Our program demonstrates working with strings and characters in C. Here’s the full source code:

#include <stdio.h>
#include <string.h>
#include <wchar.h>
#include <locale.h>

void examine_char(wchar_t c) {
    if (c == L't') {
        printf("found tee\n");
    } else if (c == L'ส') {
        printf("found so sua\n");
    }
}

int main() {
    setlocale(LC_ALL, "");

    const wchar_t *s = L"สวัสดี";

    // Print the length of the string in bytes
    printf("Len: %zu\n", wcslen(s) * sizeof(wchar_t));

    // Print the hex values of each wide character
    for (int i = 0; s[i] != L'\0'; i++) {
        printf("%04x ", (unsigned int)s[i]);
    }
    printf("\n");

    // Count the number of characters
    printf("Character count: %zu\n", wcslen(s));

    // Iterate over each character
    for (int i = 0; s[i] != L'\0'; i++) {
        printf("U+%04X starts at %d\n", (unsigned int)s[i], i * sizeof(wchar_t));
    }

    printf("\nUsing individual character access\n");
    for (int i = 0; s[i] != L'\0'; i++) {
        wchar_t c = s[i];
        printf("U+%04X starts at %d\n", (unsigned int)c, i * sizeof(wchar_t));
        examine_char(c);
    }

    return 0;
}

This C program demonstrates working with wide characters and strings to handle Unicode text. Let’s break it down:

  1. We include necessary headers and set the locale to handle Unicode characters properly.

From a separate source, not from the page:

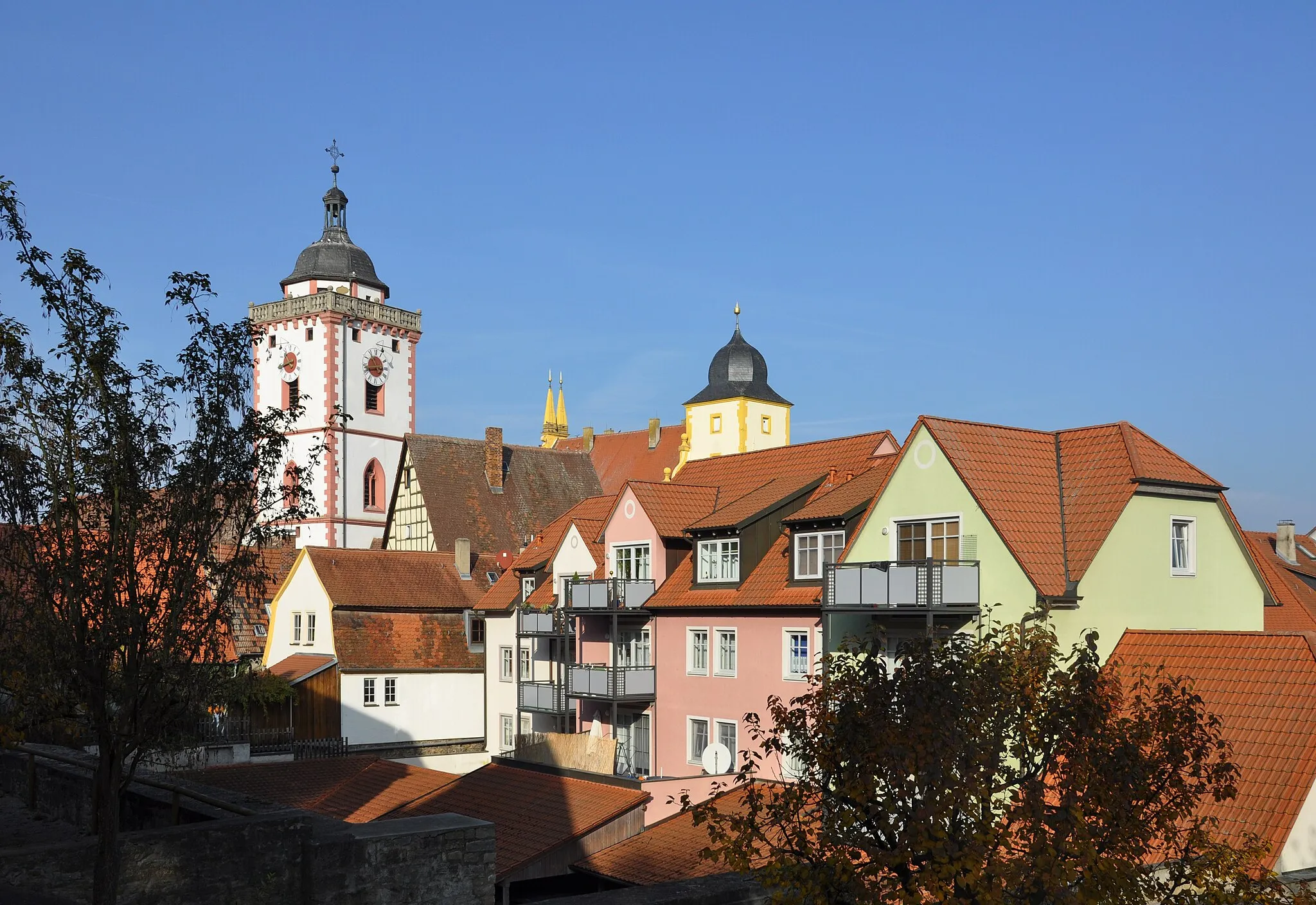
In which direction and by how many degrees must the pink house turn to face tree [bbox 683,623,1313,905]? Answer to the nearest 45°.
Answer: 0° — it already faces it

  2. We define a constant wide string s containing Thai characters.

  3. We print the length of the string in bytes. In C, we use wcslen() to get the number of wide characters and multiply by sizeof(wchar_t) to get the byte count.

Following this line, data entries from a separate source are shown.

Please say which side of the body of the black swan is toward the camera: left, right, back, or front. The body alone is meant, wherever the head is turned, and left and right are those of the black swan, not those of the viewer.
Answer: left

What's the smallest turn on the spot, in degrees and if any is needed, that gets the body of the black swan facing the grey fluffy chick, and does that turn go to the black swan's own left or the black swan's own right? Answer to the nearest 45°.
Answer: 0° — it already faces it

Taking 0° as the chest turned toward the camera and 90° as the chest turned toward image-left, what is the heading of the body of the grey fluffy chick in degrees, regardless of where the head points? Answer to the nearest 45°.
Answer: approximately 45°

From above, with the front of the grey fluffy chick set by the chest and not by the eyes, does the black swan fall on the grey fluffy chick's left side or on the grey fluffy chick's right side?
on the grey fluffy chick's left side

  4. We iterate over the string to print the hexadecimal values of each wide character.

  5. We count and print the number of characters using wcslen().

  6. We iterate over the string again, printing each character’s Unicode code point and its starting byte position.

  7. We demonstrate accessing individual characters and passing them to a function (examine_char).

  8. The examine_char function checks if the character matches specific Unicode values.

To compile and run this program:

$ gcc -o strings_and_chars strings_and_chars.c
$ ./strings_and_chars
Len: 24
0e2a 0e27 0e31 0e2a 0e14 0e35 
Character count: 6
U+0E2A starts at 0
U+0E27 starts at 4
U+0E31 starts at 8
U+0E2A starts at 12
U+0E14 starts at 16
U+0E35 starts at 20

Using individual character access
U+0E2A starts at 0
found so sua
U+0E27 starts at 4
U+0E31 starts at 8
U+0E2A starts at 12
found so sua
U+0E14 starts at 16
U+0E35 starts at 20

Note that the exact output may vary depending on your system’s locale settings and wide character implementation.

This example demonstrates how to work with Unicode strings in C, which is a bit more complex than in some higher-level languages due to C’s lower-level nature. The use of wide characters (wchar_t) and wide character functions allows us to handle Unicode text, although it requires more explicit management compared to languages with built-in Unicode support.